Segment Start: MATERIAL FOR THIS TASK
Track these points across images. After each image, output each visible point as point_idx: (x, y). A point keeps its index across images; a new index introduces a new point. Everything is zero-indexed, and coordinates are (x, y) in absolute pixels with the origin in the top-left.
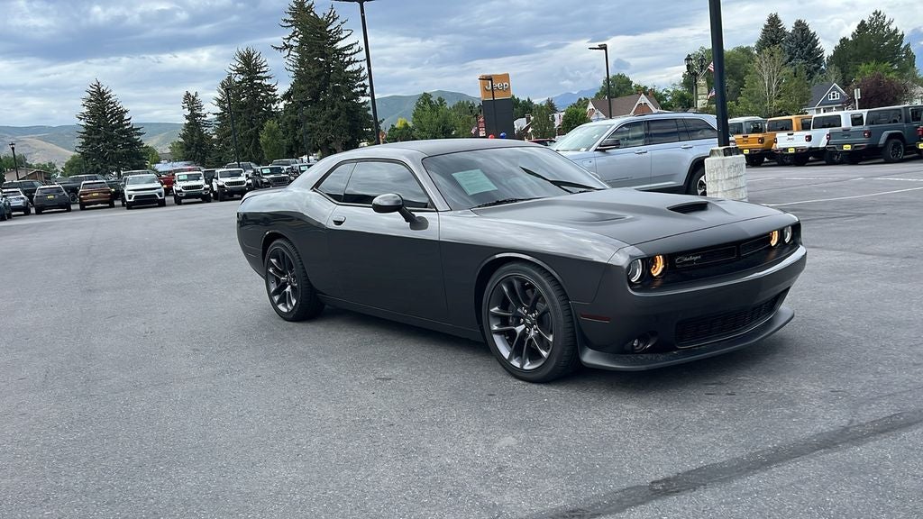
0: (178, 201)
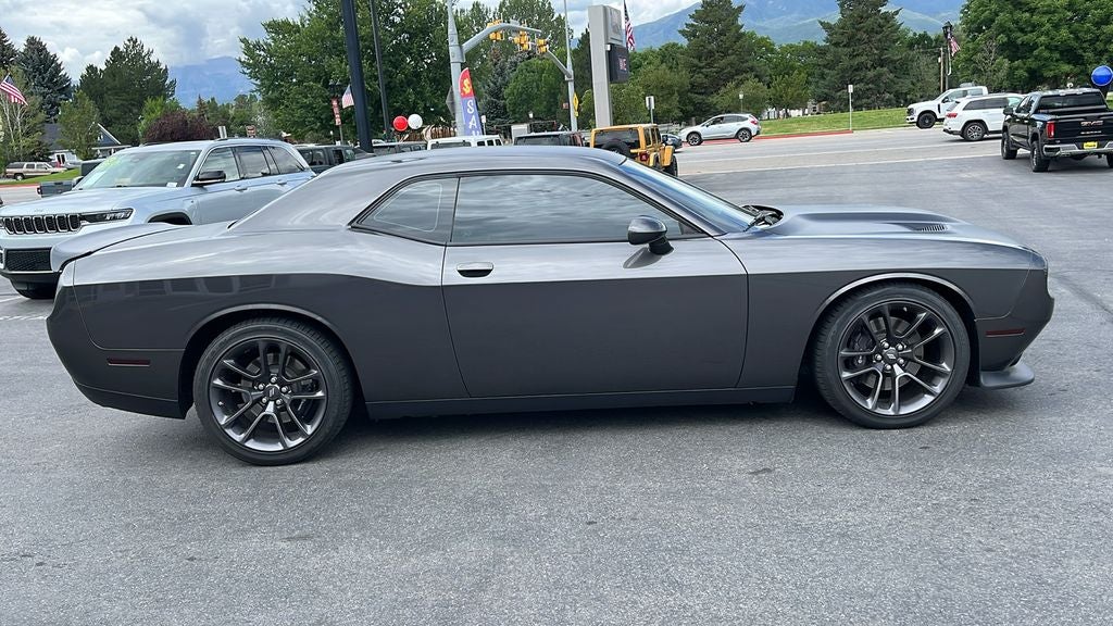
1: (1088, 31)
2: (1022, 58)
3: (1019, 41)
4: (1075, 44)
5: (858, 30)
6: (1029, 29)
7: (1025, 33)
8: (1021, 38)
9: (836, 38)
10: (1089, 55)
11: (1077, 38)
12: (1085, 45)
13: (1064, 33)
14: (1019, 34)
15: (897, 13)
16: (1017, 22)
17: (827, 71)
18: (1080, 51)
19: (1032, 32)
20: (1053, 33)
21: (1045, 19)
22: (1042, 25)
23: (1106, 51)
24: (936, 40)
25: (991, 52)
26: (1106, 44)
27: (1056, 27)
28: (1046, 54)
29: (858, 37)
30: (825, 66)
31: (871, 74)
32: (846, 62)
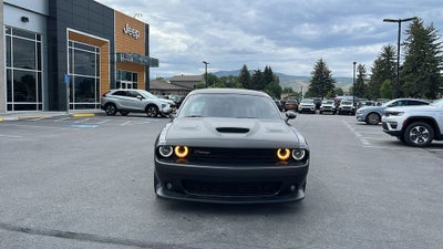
0: (321, 113)
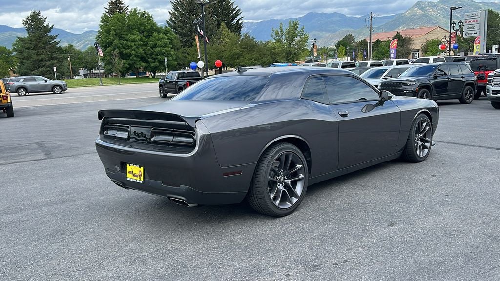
1: (149, 50)
2: (127, 59)
3: (124, 52)
4: (144, 55)
5: (39, 42)
6: (127, 48)
7: (126, 49)
8: (125, 52)
9: (27, 46)
10: (150, 60)
11: (145, 53)
12: (148, 56)
13: (141, 50)
14: (124, 49)
15: (56, 36)
16: (121, 44)
17: (25, 61)
18: (147, 58)
19: (128, 49)
20: (137, 50)
21: (133, 44)
22: (132, 47)
23: (157, 58)
24: (66, 50)
25: (116, 56)
26: (156, 55)
27: (137, 47)
28: (135, 58)
29: (39, 46)
30: (23, 59)
31: (48, 63)
32: (35, 57)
Segment End: MATERIAL FOR THIS TASK
_TO DO:_
Reproduce the rows above word for word, from the first one through the line containing "23: (157, 58)", both ends included. Leave the pictures out.

_SOLUTION:_
Track these points across images. After each image, output each visible point as point_idx: (x, y). A point keeps its index across images; a new index introduces a new point. Everything is zero-indexed, and coordinates are (x, y) in absolute pixels with the origin in the top-left.
0: (178, 201)
1: (1088, 31)
2: (1022, 58)
3: (1019, 41)
4: (1075, 44)
5: (858, 30)
6: (1029, 29)
7: (1025, 33)
8: (1021, 38)
9: (836, 38)
10: (1089, 55)
11: (1077, 38)
12: (1085, 45)
13: (1064, 33)
14: (1019, 34)
15: (897, 13)
16: (1017, 22)
17: (827, 71)
18: (1080, 51)
19: (1032, 32)
20: (1053, 33)
21: (1045, 19)
22: (1042, 25)
23: (1106, 51)
24: (936, 40)
25: (991, 52)
26: (1106, 44)
27: (1056, 27)
28: (1046, 54)
29: (858, 37)
30: (825, 66)
31: (871, 74)
32: (846, 62)
0: (321, 113)
1: (149, 50)
2: (127, 59)
3: (124, 52)
4: (144, 55)
5: (39, 42)
6: (127, 48)
7: (126, 49)
8: (125, 52)
9: (27, 46)
10: (150, 60)
11: (145, 53)
12: (148, 56)
13: (141, 50)
14: (124, 49)
15: (56, 36)
16: (121, 44)
17: (25, 61)
18: (147, 58)
19: (128, 49)
20: (137, 50)
21: (133, 44)
22: (132, 47)
23: (157, 58)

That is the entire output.